In January of 2017, the news outlet I was working for at the time asked me to go to downtown DC and cover the protests during President Trump’s inauguration ceremony. #DisruptJ20, an activist group with ties to the violent left-wing group antifa, was planning ‘bold mobilization’ and ‘widespread civil resistance’ during the event. What I saw there was horrifying. Rioters dressed head-to-toe in black and wearing bandanas over their faces smashed storefronts, set fires, harassed and threatened Trump supporters and attacked police officers. I watched from about 10 yards away as one antifa member grabbed a metal pole off the ground and swung it at a cop, who responded by pepper-spraying the area. Over 200 people were arrested that day.
Yet the security put in place then was nothing compared to what DC has implemented for next week’s inauguration. In 2016, just five Metro stations were closed on Inauguration Day and major street closures did not occur until the day prior. Three thousand police officers and 5,000 members of the National Guard were brought in for extra security. Now, nearly a full week before Joe Biden’s inauguration, 13 Metro stations are closed, police have blocked much of the downtown area from traffic, and up to 21,000 National Guard troops have been authorized for Inauguration Day. The National Mall will be closed to all pedestrians. In an even more extreme measure, Gov. Ralph Northam of Virginia agreed to shut down four major bridges leading from his state into DC, starting the day before the inauguration.

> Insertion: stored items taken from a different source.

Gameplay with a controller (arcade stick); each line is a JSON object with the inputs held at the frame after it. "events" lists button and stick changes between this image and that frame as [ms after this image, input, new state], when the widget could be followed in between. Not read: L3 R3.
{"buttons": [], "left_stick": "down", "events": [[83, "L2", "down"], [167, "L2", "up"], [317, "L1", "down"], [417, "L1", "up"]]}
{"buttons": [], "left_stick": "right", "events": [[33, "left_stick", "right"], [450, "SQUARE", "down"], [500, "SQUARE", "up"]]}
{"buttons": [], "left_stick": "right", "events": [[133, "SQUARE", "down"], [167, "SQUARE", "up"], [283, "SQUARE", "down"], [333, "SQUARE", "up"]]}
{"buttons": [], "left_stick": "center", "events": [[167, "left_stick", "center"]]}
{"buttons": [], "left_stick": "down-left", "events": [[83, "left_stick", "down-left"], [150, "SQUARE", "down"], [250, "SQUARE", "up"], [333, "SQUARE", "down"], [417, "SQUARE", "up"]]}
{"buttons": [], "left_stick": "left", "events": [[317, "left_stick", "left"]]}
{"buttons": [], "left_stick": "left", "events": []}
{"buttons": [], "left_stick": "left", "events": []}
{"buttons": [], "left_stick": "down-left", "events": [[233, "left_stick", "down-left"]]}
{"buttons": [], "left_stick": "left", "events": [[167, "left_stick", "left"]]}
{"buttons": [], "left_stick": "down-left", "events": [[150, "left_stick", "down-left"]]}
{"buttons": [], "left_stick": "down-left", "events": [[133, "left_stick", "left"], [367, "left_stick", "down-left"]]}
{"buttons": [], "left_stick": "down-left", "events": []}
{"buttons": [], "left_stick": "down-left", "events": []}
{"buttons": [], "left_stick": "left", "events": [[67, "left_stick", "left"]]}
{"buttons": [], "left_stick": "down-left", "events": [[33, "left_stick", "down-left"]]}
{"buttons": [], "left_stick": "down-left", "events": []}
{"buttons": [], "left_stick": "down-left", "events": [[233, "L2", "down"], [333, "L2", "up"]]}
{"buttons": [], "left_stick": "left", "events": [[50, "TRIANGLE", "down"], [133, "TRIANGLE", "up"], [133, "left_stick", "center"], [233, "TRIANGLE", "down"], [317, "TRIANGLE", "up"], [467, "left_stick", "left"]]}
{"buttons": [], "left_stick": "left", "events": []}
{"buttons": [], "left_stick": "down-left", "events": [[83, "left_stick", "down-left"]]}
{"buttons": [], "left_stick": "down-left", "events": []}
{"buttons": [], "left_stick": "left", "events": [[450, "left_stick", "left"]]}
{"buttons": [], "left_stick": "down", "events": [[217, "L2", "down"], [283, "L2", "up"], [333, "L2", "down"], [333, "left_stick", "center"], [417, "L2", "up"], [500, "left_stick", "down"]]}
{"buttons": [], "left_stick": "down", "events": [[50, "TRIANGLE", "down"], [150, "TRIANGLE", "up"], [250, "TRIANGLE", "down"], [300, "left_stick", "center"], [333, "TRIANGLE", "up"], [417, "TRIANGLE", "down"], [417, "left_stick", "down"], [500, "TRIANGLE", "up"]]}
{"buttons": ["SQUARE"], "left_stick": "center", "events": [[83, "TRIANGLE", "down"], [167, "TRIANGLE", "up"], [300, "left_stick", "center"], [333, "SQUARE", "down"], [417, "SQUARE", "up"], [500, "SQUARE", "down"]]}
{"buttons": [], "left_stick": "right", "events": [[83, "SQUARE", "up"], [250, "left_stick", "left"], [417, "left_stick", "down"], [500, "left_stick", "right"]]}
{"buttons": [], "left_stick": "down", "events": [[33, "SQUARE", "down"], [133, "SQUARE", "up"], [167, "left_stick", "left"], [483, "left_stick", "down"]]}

These security measures are a massive overreaction to the storming of the Capitol building last week by ‘Stop the Steal’ protesters. It would make sense to shut down areas of the city a day or two before the inauguration, but implementing a de facto police state a week out from the event only serves to massively inconvenience DC residents and businesses. It projects unnecessary fear to the rest of the country and the world.
I took an Uber from Arlington, Virginia to downtown DC on Thursday morning for a television interview, and was stopped at a military-esque checkpoint. When I told the police officer I needed to be in the area for work, he asked if I had my ‘papers’, a question that should immediately raise red flags for any student of history. In the green room later, a fellow guest later told me that the restrictions reminded him of going through Checkpoint Charlie, between East and West Berlin during the Cold War, when he had served in the military.
DC Mayor Muriel Bowser said on Wednesday that ‘individuals entering the perimeter may be subject to screening and asked to describe their essential business — so be prepared to do that.’
Trying to get back home was another nightmare. I walked aimlessly for blocks trying to figure out the best location from which to order another car. The Metro was out of the question, considering every stop in the area was shut down. DC buses sat idle on the side of the road, perhaps still figuring out how to recalibrate their normal routes around the nonsense. Roads leading up to Union Station were closed, preventing the possibility of snagging a taxi cab. It ended up taking me an hour just to get across the Potomac River.
DC locals are no strangers to occasional lockdowns for major events or official motorcades, but this is the worst I have seen in my eight years of living here. Perhaps what is most frustrating is that officials only started caring about the potential for violence and destruction after citizen anger was turned on the Democratic political elite. Only a few blocks around the White House were shut down to traffic over the summer when antifa and Black Lives Matter protesters burned a historic church and smashed and looted businesses. Local business owners had to take matters into their own hands by boarding up their storefronts. There was similarly a muted police presence downtown during the Republican National Convention, when GOP lawmakers and their families were chased and threatened by an aggressive left-wing mob.
Some of this is also certainly an overcorrection stemming from reports that the FBI was aware some individuals were traveling to the President’s rally in DC last week with the intention of committing violence. Bowser and other government officials are, of course, very sensitive to accusations that they were not tough enough on right-wing agitators. But let’s not forget that the city’s response to the ‘Summer of Love’ was not to shut down half the city, but to rename an entire block after the activist group responsible for the chaos.